A product of Christchurch Boys' High School and its 1st XV captained by Steve Hansen, Loe played for a number of age-grade Canterbury sides. Originally pursuing a career with the stock agency firm, Pyne Gould Guinness, Loe played for the Glenmark and HSOB clubs, making his senior debut for the former at the age of 17. Loe began his first-class career with Canterbury in 1980, before playing for Marlborough and, for the majority of his career, Waikato from 1985 – 1994, before returning to Canterbury for the 1995 and 1996 seasons. Loe also played in France with RC Vichy from 1990 to 1992. Loe was known as a dirty player and was banned for 6 months for eye gouging in a match against Otago. Throughout his career he received numerous bans for striking, eye-gouging and other foul play.
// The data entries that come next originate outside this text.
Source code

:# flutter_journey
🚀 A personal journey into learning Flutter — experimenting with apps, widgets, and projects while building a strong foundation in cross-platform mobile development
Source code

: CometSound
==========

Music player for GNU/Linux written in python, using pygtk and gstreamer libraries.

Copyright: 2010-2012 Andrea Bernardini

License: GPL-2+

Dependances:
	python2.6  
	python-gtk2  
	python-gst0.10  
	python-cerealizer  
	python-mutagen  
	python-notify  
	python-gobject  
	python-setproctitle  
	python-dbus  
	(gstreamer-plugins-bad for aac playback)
== International career ==

Loe's international debut came in 1986 at the age of 26 against the French Barbarians. Loe represented New Zealand in three Rugby World Cup tournaments. He was part of the 1987 Rugby World Cup victorious All Black squad, playing in two tests versus Italy and Argentina. He then played on the All Black team that lost to Australia in the 1991 Rugby World Cup semi-final. He was also part of the side that lost the 1995 Rugby World Cup final 12–15 to South Africa in a game where the All Blacks had been favorites. His last test was in 1995, when, aged 35, he was part of the New Zealand side that beat France 37–12.

He played 49 Tests between 1987 and 1995. His test record consisted of 37 wins, 2 draws, and 10 losses. In addition, he played 29 non-test matches for the All Blacks, 3 as captain.

== Post-rugby ==
Following retirement, Loe retired to his dairy farm and became a sports columnist in New Zealand. He also does touch line commentary for Sky TV in New Zealand and is an occasional guest on the rugby TV show re-Union. He does a 'Farming and Footy' show called On The Field on sport radio station LiveSPORT which is replayed on Radio Live (and LiveSPORT) the following day.